I'm trying to decide which speakers to build. The speakers will be in a living room and they will be placed among other decorations on the shelves next to my fireplace, so they cannot be too big. I will be using an 8 in. sub-woofer that I have (not a really good one but is better than nothing). This will be my DIY practice run before I jump into a bigger project for the HT that I'm planning.

I've been looking at these: http://www.zaphaudio.com/ZBM4.html 
and these: http://www.zaphaudio.com/audio-speaker18.html

Has anyone heard any of these two or have any other cheap or reasonable suggestions?


----------



## DrDyna (Jul 21, 2011)

These are a good alternative as well. I have a pair upstairs in the bedroom and I like them.

https://sites.google.com/site/undefinition/diy-overnightsensations


----------



## Anthony (Oct 5, 2006)

I like the ZBM4. It would be good practice at box building and crossover design.

I have wanted to build the B3S speaker for a while (I have a boatload of B3N -- round -- sitting in my basement).

I just built a small pair of single driver speakers based on the ND65 driver. I only have prototypes and haven't built the real box or dialed in the crossover/filter yet.

But you have a good approach -- stick to an existing design, slowly buy tools and try new things. I have seen way too many people dive into expensive builds only to end up with a basement of drivers with no project. Wait, I think I just described myself there . . . 



Good luck.


----------



## fbov (Aug 28, 2008)

ovillegas said:


> ...The speakers will be in a living room and they will be placed among other decorations on the shelves next to my fireplace...


Lot of suggestions, too many in fact. The first is to read the top of this link, to find out what your intended placement will do the sound. Some folks don't notice, others do and if you're one of them, better to be forewarned. 
http://www.htguide.com/forum/showthread.php4?t=28655

Zaph talks abou it, too (Except form ZBM4 write-up):
"The best sound will be had from stand mounting, 1.5 to 2 feet out from the back wall, and a minimum of 2-3 feet out from the side wall. ...The real problem with speakers this small is that people will be tempted to mount them on a wall or place them on a bookshelf or end table. Yes, that is possible, and the alternative reduced BSC crossover version will probably work better in that case. Just be aware that it is non-optimal and _early reflections from nearby boundaries or objects will take a serious bite out of the sound quality_(emphasis added, ed.). If that's your only placement option, then go for it. Just realize that the speakers are not sounding as good as they could be. This will be true for any speaker placed near a boundary or object." 

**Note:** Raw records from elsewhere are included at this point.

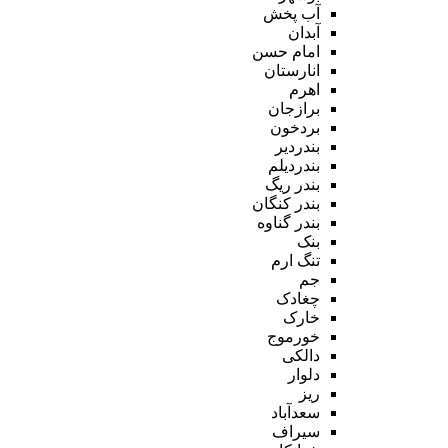
آب پخش
آبدان
امام حسن
انارستان
اهرم
برازجان
بردخون
بندردیر
بندردیلم
بندر ریگ
بندر کنگان
بندر گناوه
بنک
تنگ ارم
جم
چغادک
خارک
خورموج
دالکی
دلوار
ریز
سعدآباد
سیراف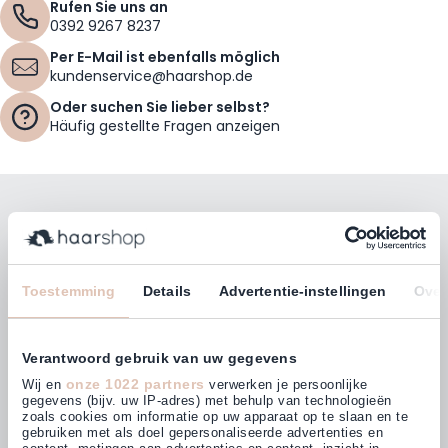
Rufen Sie uns an
0392 9267 8237
Per E-Mail ist ebenfalls möglich
kundenservice@haarshop.de
Oder suchen Sie lieber selbst?
Häufig gestellte Fragen anzeigen
Bleiben Sie mit unserem Newsletter auf dem
Laufenden!
E-Mailadresse
Toestemming
Details
Advertentie-instellingen
Over
Abonnieren
Verantwoord gebruik van uw gegevens
onze 1022 partners
Wij en
verwerken je persoonlijke
gegevens (bijv. uw IP-adres) met behulp van technologieën
zoals cookies om informatie op uw apparaat op te slaan en te
gebruiken met als doel gepersonaliseerde advertenties en
Kunden bewerten uns mit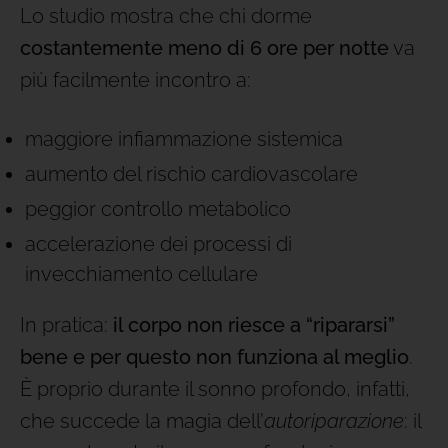
Lo studio mostra che chi dorme
costantemente meno di 6 ore per notte
va
più facilmente incontro a:
maggiore infiammazione sistemica
aumento del rischio cardiovascolare
peggior controllo metabolico
accelerazione dei processi di
invecchiamento cellulare
In pratica:
il corpo non riesce a “ripararsi”
bene e per questo non funziona al meglio
.
È proprio durante il sonno profondo, infatti,
che succede la magia dell’
autoriparazione
: il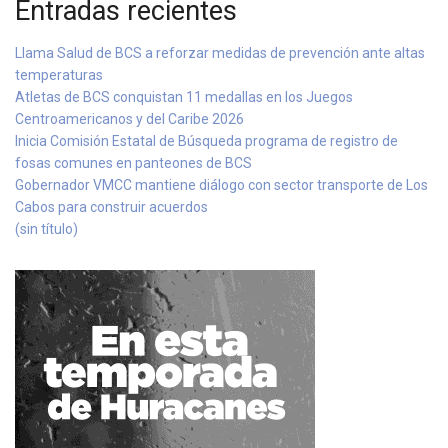
Entradas recientes
Llama Salud de BCS a reforzar medidas de prevención ante altas
temperaturas
Atletas de BCS conquistan 11 medallas en los Juegos
Centroamericanos y del Caribe 2026
Inicia Comisión Estatal de Búsqueda programa de registro de
fosas comunes en panteones de BCS
Gobernador VMCC mantiene diálogo con sector transporte de Los
Cabos para construir acuerdos
(sin título)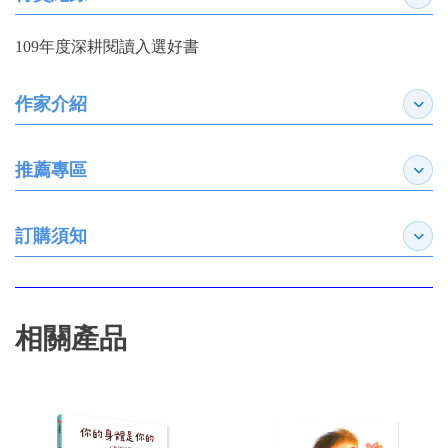
收合
109年度深耕閱讀入選好書
作家介紹
展開
推薦專區
展開
訂購須知
展開
相關產品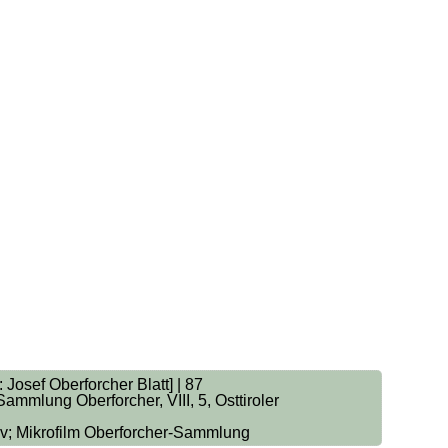
Josef Oberforcher Blatt] | 87
mmlung Oberforcher, VIII, 5, Osttiroler
iv; Mikrofilm Oberforcher-Sammlung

OK, forewarned. Of the two Zaph designs, ZBM4 is the one you'd prefer, I suspect, as the other's more of a desktop/computer speaker in my mind. (At least, I'm looking at 3-inchers for my desktop.) There are a lot of good, small TM options, but you need one designed for wall mounting. Zaph calls it "the alternative reduced BSC crossover version," which is more techincally correct, but requires knowledge of BSC. 

That said, there are a ton of little TM designs out there. You may want to look for recent DIY gathering events, to see if there were any clear winners that are getting popular with other builders. Paul Carmody's Speedsters are a step up from his ONS series. Jeff Bagby has a couple new kits, Piccolo and Triton, to go with the justifyably venerated Continuum. 

The rub is that all will sound boomy and bloated on a shelf as they're designed as free-standing speakers. The plus, that the designers are active on several forum, primarily Tech Talk at Parts Express.

Hope this helps!
Frank


----------



## pharoah (Jul 21, 2012)

ive always wanted to try this.fostex fe103en pdf

its a pdf it has a couple different enclosures.look at the smaller enclosure.


----------



## ovillegas (Jan 30, 2012)

Thanks for all the suggestions.

I saw the mounting suggestions on the Zaph speakers. That is why I was debating about those since I don't have the space to have them on stands away from the wall.


----------